▽

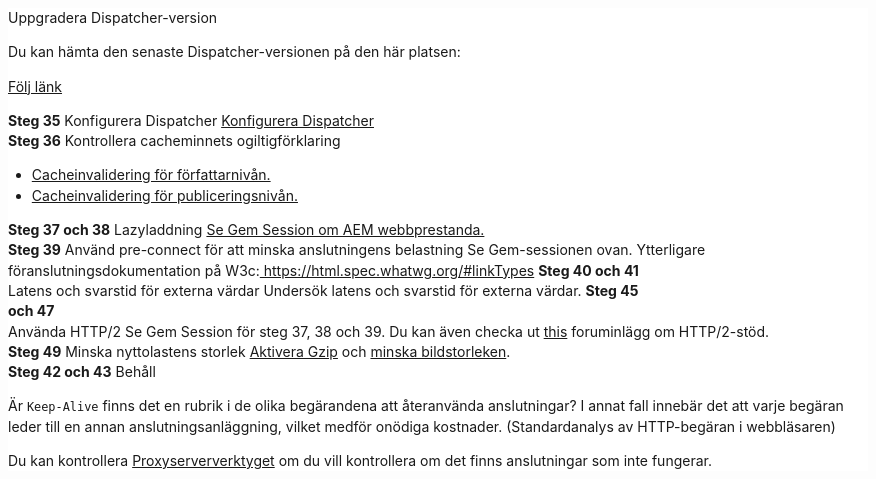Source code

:    <td>Uppgradera Dispatcher-version</td>
   <td><p>Du kan hämta den senaste Dispatcher-versionen på den här platsen:</p> <p><a href="https://experienceleague.adobe.com/docs/experience-manager-dispatcher/using/getting-started/release-notes.html?lang=en">Följ länk</a></p> </td>
  </tr>
  <tr>
   <td><strong>Steg 35</strong></td>
   <td>Konfigurera Dispatcher</td>
   <td><a href="https://experienceleague.adobe.com/docs/experience-manager-dispatcher/using/configuring/dispatcher-configuration.html?lang=en">Konfigurera Dispatcher</a><br /> </td>
  </tr>
  <tr>
   <td><strong>Steg 36</strong></td>
   <td>Kontrollera cacheminnets ogiltigförklaring</td>
   <td><br />
    <ul>
     <li><a href="https://experienceleague.adobe.com/docs/experience-manager-dispatcher/using/configuring/page-invalidate.html?lang=en#invalidating-dispatcher-cache-from-the-authoring-environment">Cacheinvalidering för författarnivån.</a></li>
     <li><a href="https://experienceleague.adobe.com/docs/experience-manager-dispatcher/using/configuring/page-invalidate.html?lang=en#invalidating-dispatcher-cache-from-a-publishing-instance">Cacheinvalidering för publiceringsnivån.</a></li>
    </ul> </td>
  </tr>
  <tr>
   <td><strong>Steg 37 och 38</strong></td>
   <td>Lazyladdning</td>
   <td><a href="https://experienceleague.adobe.com/docs/experience-manager-gems-events/gems/gems2016/aem-web-performance.html?lang=en">Se Gem Session om AEM webbprestanda.</a><br /> </td>
  </tr>
  <tr>
   <td><strong>Steg 39</strong></td>
   <td>Använd pre-connect för att minska anslutningens belastning</td>
   <td>Se Gem-sessionen ovan. Ytterligare föranslutningsdokumentation på W3c:<a href="https://html.spec.whatwg.org/#linkTypes"> https://html.spec.whatwg.org/#linkTypes</a></td>
  </tr>
  <tr>
   <td><strong>Steg 40 och 41</strong><br /> </td>
   <td>Latens och svarstid för externa värdar</td>
   <td>Undersök latens och svarstid för externa värdar.</td>
  </tr>
  <tr>
   <td><strong>Steg 45<br /> och 47</strong><br /> </td>
   <td>Använda HTTP/2</td>
   <td>Se Gem Session för steg 37, 38 och 39. Du kan även checka ut <a href="https://help-forums.adobe.com/content/adobeforums/en/experience-manager-forum/adobe-experience-manager.topic.html/forum__kdzc-does_anyoneknowwhe.html">this</a> foruminlägg om HTTP/2-stöd.<br /> </td>
  </tr>
  <tr>
   <td><strong>Steg 49</strong></td>
   <td>Minska nyttolastens storlek</td>
   <td><a href="/help/sites-deploying/osgi-configuration-settings.md">Aktivera Gzip</a> och <a href="https://experienceleague.adobe.com/docs/experience-manager-gems-events/gems/gems2016/aem-web-performance.html?lang=en">minska bildstorleken</a>.<br /> </td>
  </tr>
  <tr>
   <td><strong>Steg 42 och 43</strong></td>
   <td>Behåll</td>
   <td><p>Är <code>Keep-Alive</code> finns det en rubrik i de olika begärandena att återanvända anslutningar? I annat fall innebär det att varje begäran leder till en annan anslutningsanläggning, vilket medför onödiga kostnader. (Standardanalys av HTTP-begäran i webbläsaren)</p> <p>Du kan kontrollera <a href="/help/sites-administering/proxy-jar.md">Proxyserververktyget</a> om du vill kontrollera om det finns anslutningar som inte fungerar.<br /> </p> </td>
  </tr>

△

Work to be completed — Each line of the material that contains the string "experienceleague" has to be copied out.

Answer section —
   <td><p>Du kan hämta den senaste Dispatcher-versionen på den här platsen:</p> <p><a href="https://experienceleague.adobe.com/docs/experience-manager-dispatcher/using/getting-started/release-notes.html?lang=en">Följ länk</a></p> </td>
   <td><a href="https://experienceleague.adobe.com/docs/experience-manager-dispatcher/using/configuring/dispatcher-configuration.html?lang=en">Konfigurera Dispatcher</a><br /> </td>
     <li><a href="https://experienceleague.adobe.com/docs/experience-manager-dispatcher/using/configuring/page-invalidate.html?lang=en#invalidating-dispatcher-cache-from-the-authoring-environment">Cacheinvalidering för författarnivån.</a></li>
     <li><a href="https://experienceleague.adobe.com/docs/experience-manager-dispatcher/using/configuring/page-invalidate.html?lang=en#invalidating-dispatcher-cache-from-a-publishing-instance">Cacheinvalidering för publiceringsnivån.</a></li>
   <td><a href="https://experienceleague.adobe.com/docs/experience-manager-gems-events/gems/gems2016/aem-web-performance.html?lang=en">Se Gem Session om AEM webbprestanda.</a><br /> </td>
   <td><a href="/help/sites-deploying/osgi-configuration-settings.md">Aktivera Gzip</a> och <a href="https://experienceleague.adobe.com/docs/experience-manager-gems-events/gems/gems2016/aem-web-performance.html?lang=en">minska bildstorleken</a>.<br /> </td>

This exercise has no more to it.